From the birth of these nations to the present day, Indigenous Australians and Black Americans were deemed – in society and the law – as second-class citizens, not worthy of equal rights. When we examine history from post-World War II we can see that systemic forms of racism have continued and that the police have exhibited a clear willingness to repress local Black populations.
Following Australia's Federation, Protection Boards were established that carried out a systemic form of genocide where mixed-race Aboriginal children were taken from their families with the explicit design of erasing all Indigenous culture from their identity.
Such forceful family break-ups were carried out by the police with little regard for the social consequences.
To this day, the deep trauma from successive Stolen Generations has been felt in the Indigenous community and entrenched a deep distrust for the political and legal institutions of this country.
The U.S. civil rights movement directly confronted the injustice of segregation laws through non-violent protests in the South. Their brave actions were met with batons, police dogs, hoses and bullets from police, and enraged many whites.
In 1960s Sydney, police violence had reached such concerning levels that Aboriginal activists formed Aboriginal Legal Service (ALS) that was designed to observe and collect evidence of police brutality, predominantly in the Redfern area.
When we move to the present, it is quite evident that racial injustice permeates throughout the legal institutions in the U.S. and Australia.
Let’s look at some hard facts.
Breonna Taylor was slain by police while she slept in her own bed. Elijah McClain was murdered while walking home with some iced tea. Botham Jean was killed in his own apartment while eating ice cream and watching television.
George Floyd was lynched on a Minneapolis street by a police officer who mercilessly knelt on Floyd’s neck for over eight minutes as Floyd slowly suffocated to death.
Death by homicide is the sixth leading cause of death for Black Americans.
According to Pew Research, in 2017, Blacks made up 12% of the U.S. adult population but represent 33% in prisons, compared to whites who represent 64% of the population but 30% in prisons.
Peaceful Black Lives Matter protests have been met by police in riot gear who were quick to escalate a confrontation with tear gas, batons and rubber bullets
Conversely, anti-lockdown protests and Capital Riot attended by fully armed Trump supporters were tolerated by police. In the case of the Capital Riot, police actually opened the gates to allow rioters in and a number of off-duty police were participants.
In Australia, Aboriginal people are gaoled younger and more frequently — 13 times the rate of non-Indigenous people.
In custody, Indigenous people died at six times the rate of non-Indigenous people. And in the last 30 years, 474 Indigenous deaths have occurred while in custody.

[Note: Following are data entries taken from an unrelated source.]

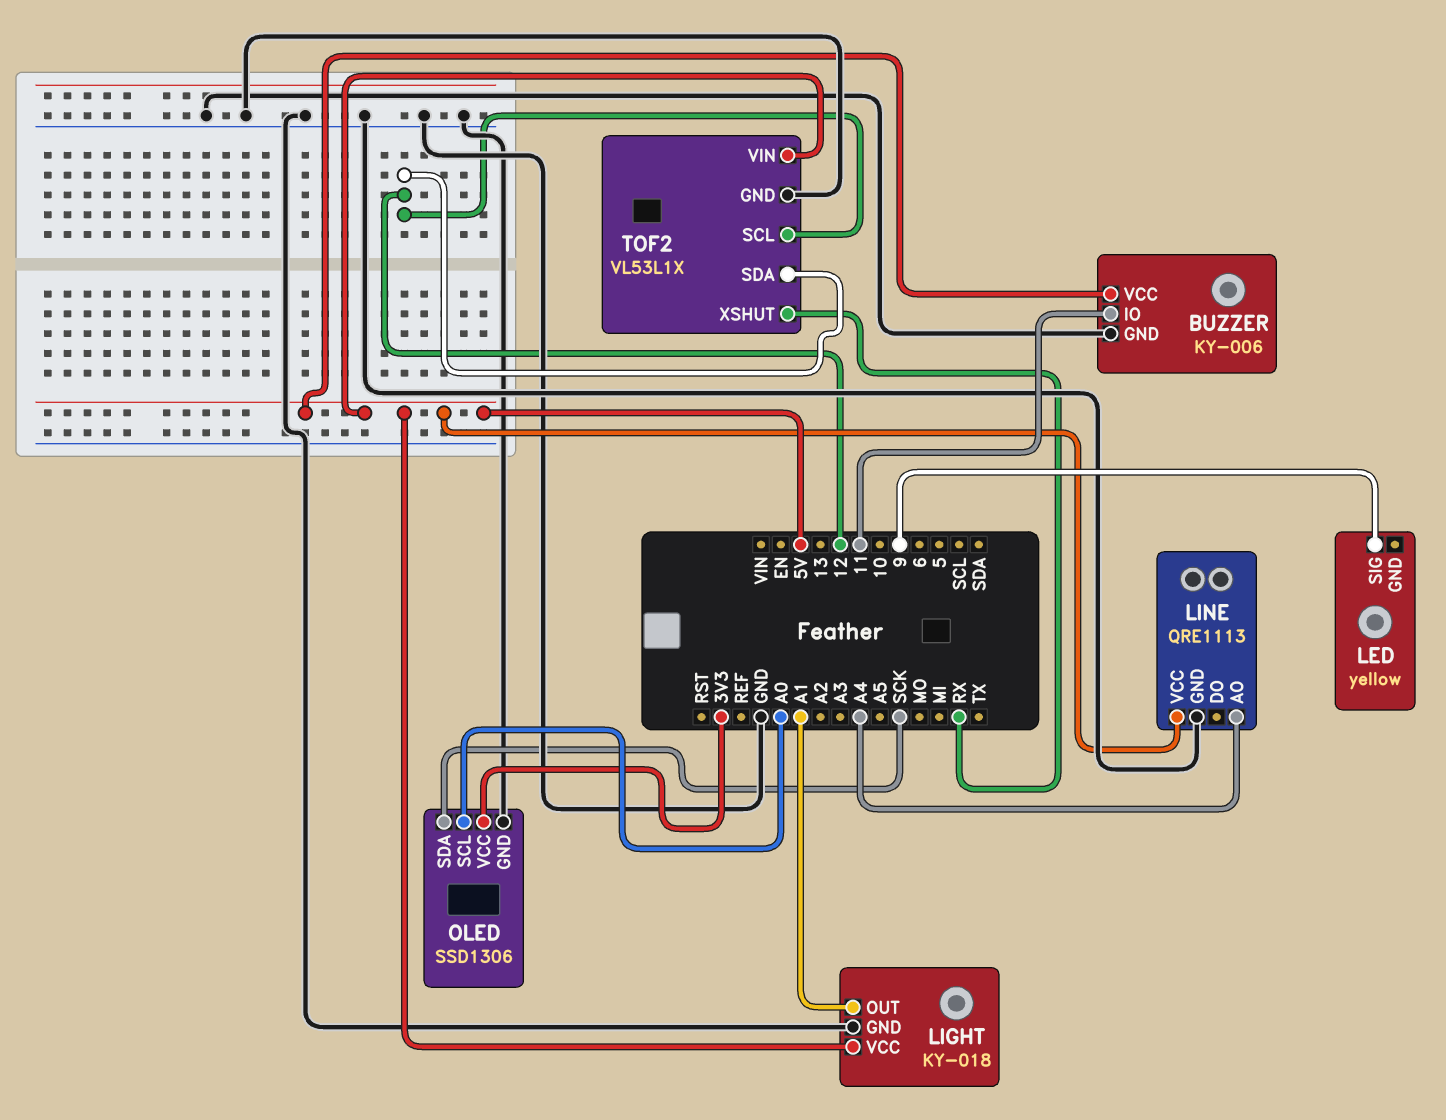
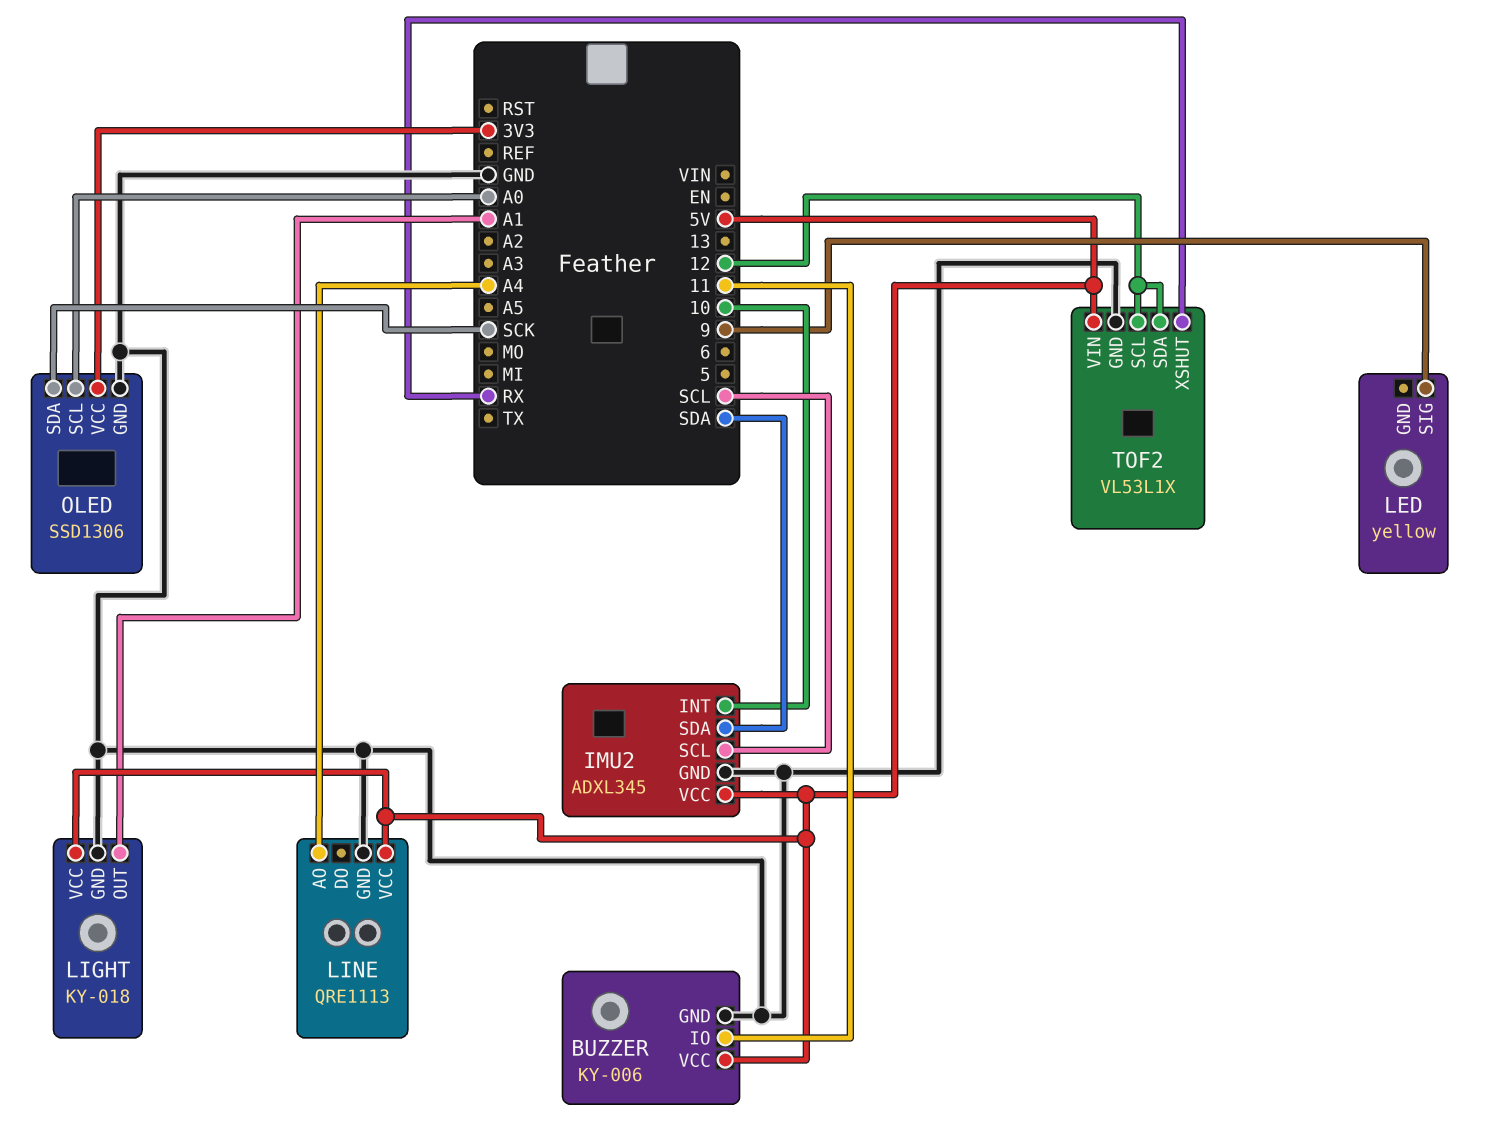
IMU2: none -> ADXL345
IMU2 pin GND: none -> GND
IMU2 pin INT: none -> 10
IMU2 pin SCL: none -> SCL
IMU2 pin SDA: none -> SDA
IMU2 pin VCC: none -> 5V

Coroners’ reports indicate that for Indigenous deaths in custody, police, prisons and hospital staff are twice as likely to have not followed their own procedures in their treatment of Indigenous people. This is especially the case for Indigenous women.

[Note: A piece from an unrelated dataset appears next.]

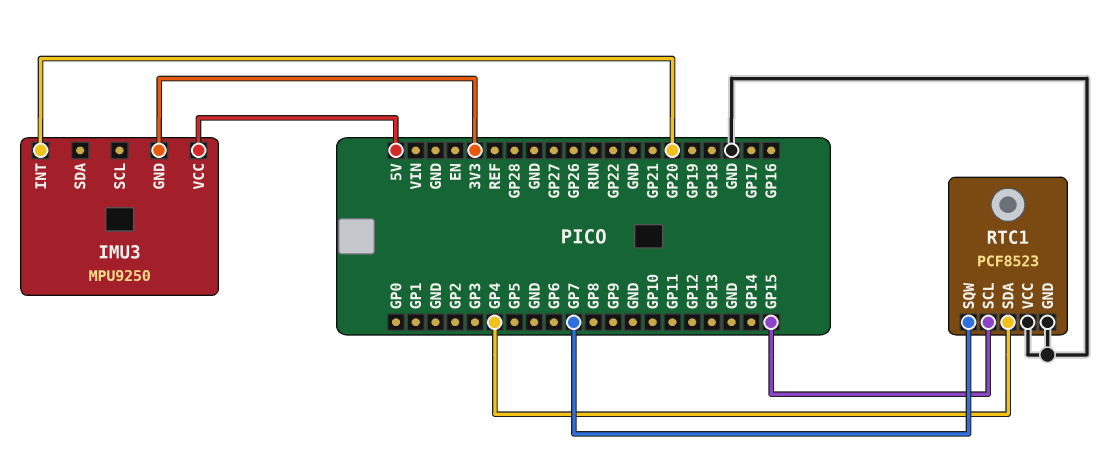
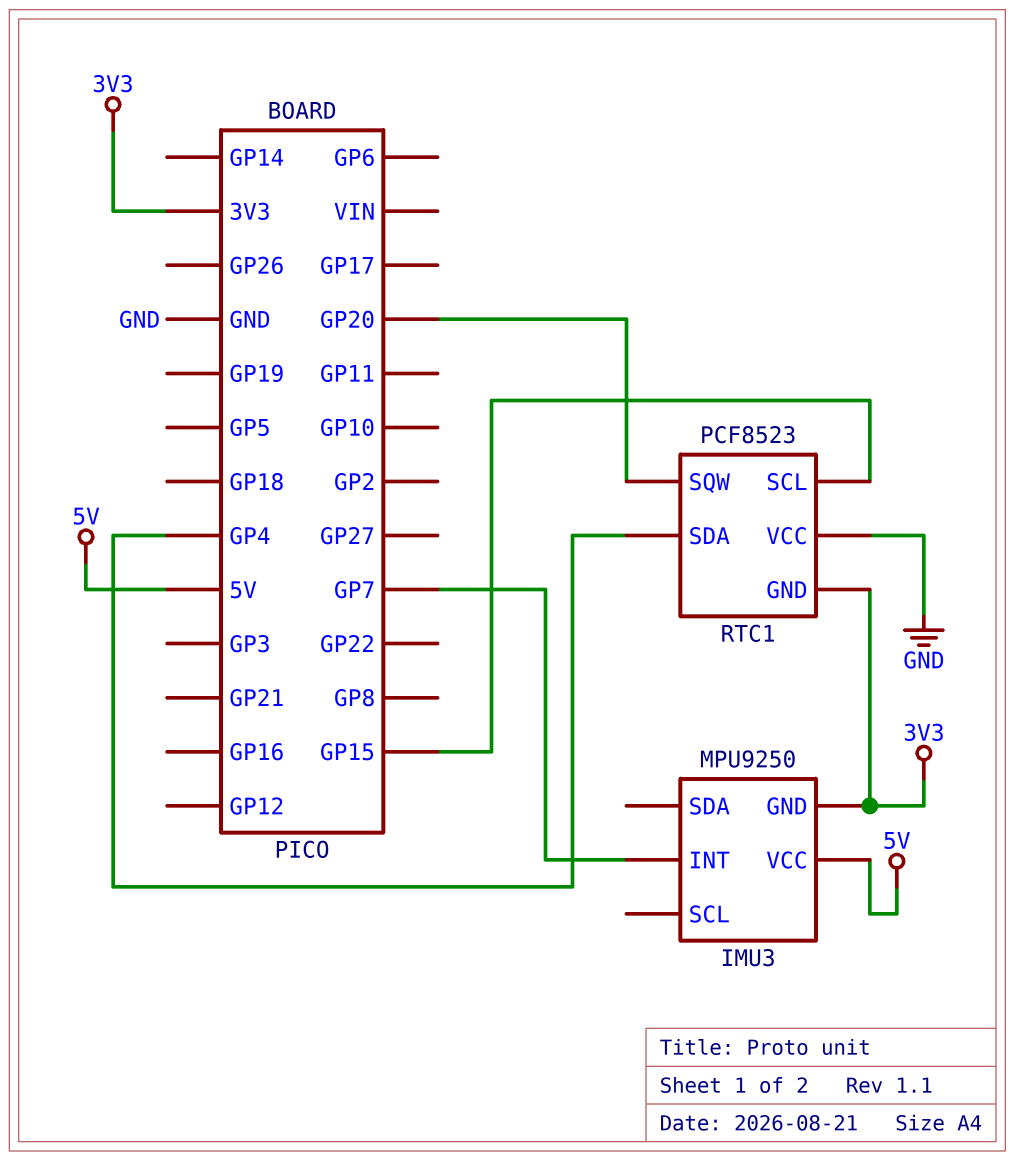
IMU3 pin INT: GP20 -> GP7
RTC1 pin GND: GND -> 3V3
RTC1 pin SQW: GP7 -> GP20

A telling example of this is the treatment of Tanya Day, an Aboriginal woman who was arrested by Castlemaine police for public drunkenness whilst on a V/Line train in late 2017. Day died while in custody after falling and sustaining a head injury — she was not attended to for three hours.
On that same day, a white woman was also picked up by Castlemaine police for public drunkenness but was simply returned to her family.

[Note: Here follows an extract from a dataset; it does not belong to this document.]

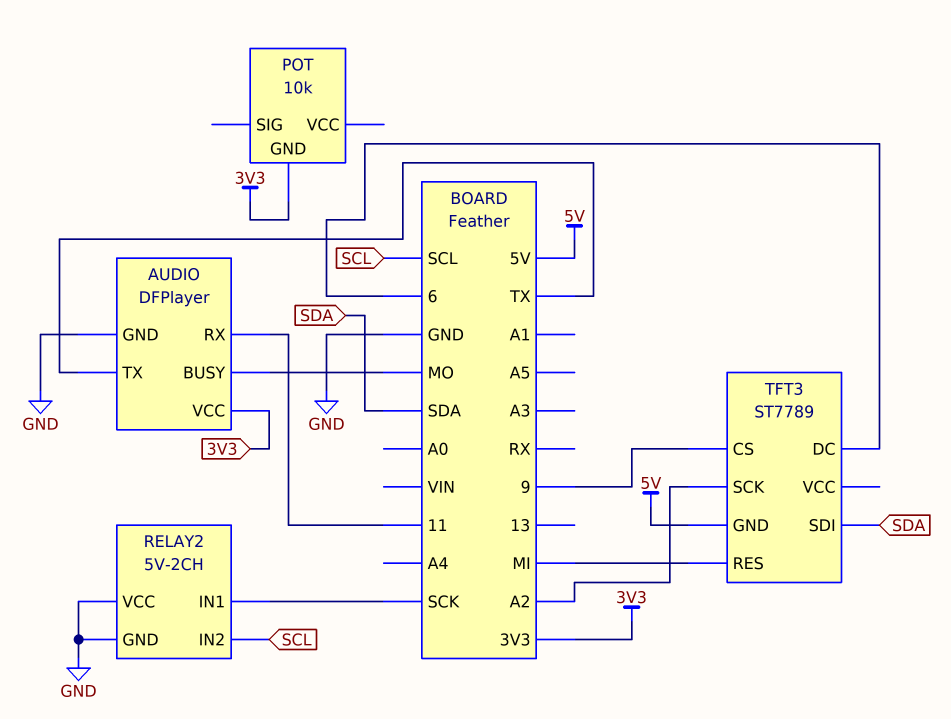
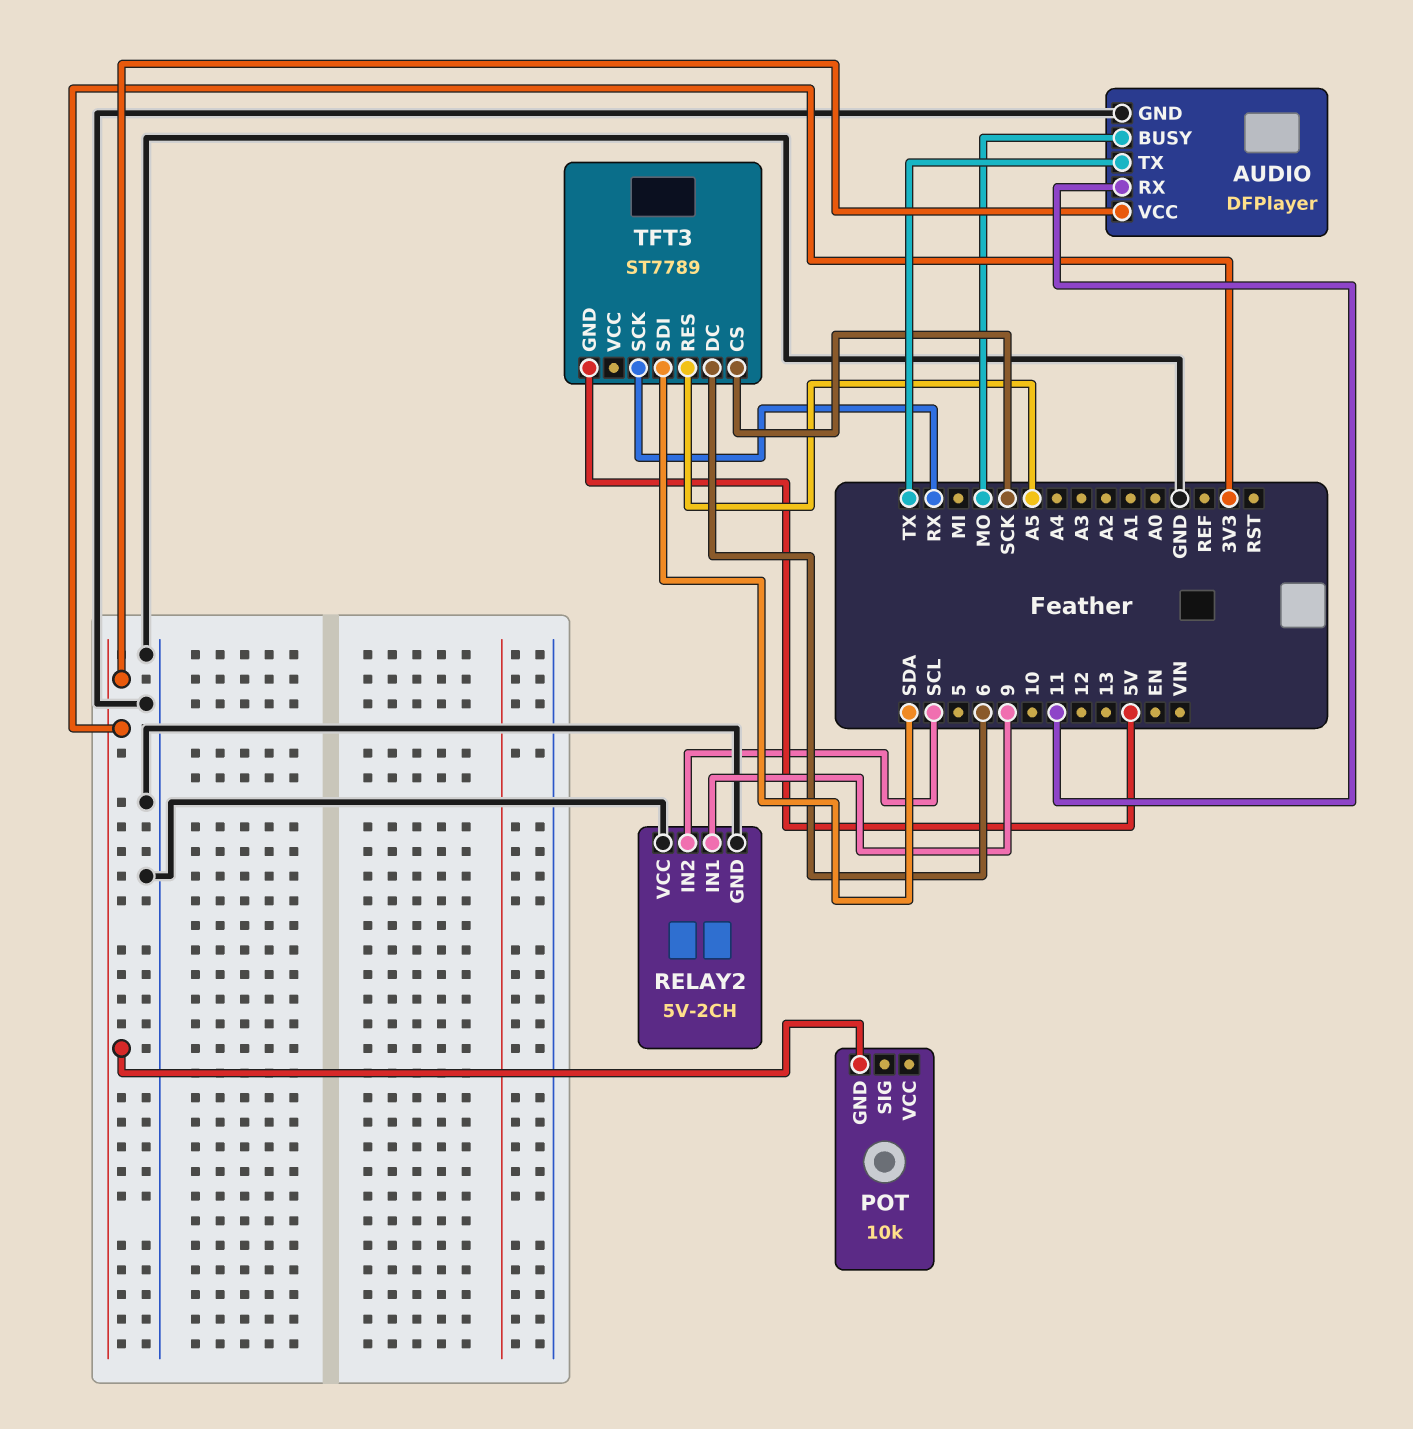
RELAY2 pin IN1: SCK -> 9
TFT3 pin CS: 9 -> SCK
TFT3 pin RES: MI -> A5
TFT3 pin SCK: A2 -> RX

The disregard for Indigenous life can be further evidenced by an incident that took place in early 2008, when an Indigenous Elder was "cooked to death" in a prison van, on a four-hour drive in 47 degree Celsius heat, from Laverton to Kalgoorlie. The man was only given a 600 ml bottle of water in a van with no air conditioning.
If people are shocked at the current anger and resentment directed at the police and governments in Australia and the U.S., please remember it’s been hundreds of years in the making.
The simple truth is that all of these deaths were preventable — the victims just needed to be white.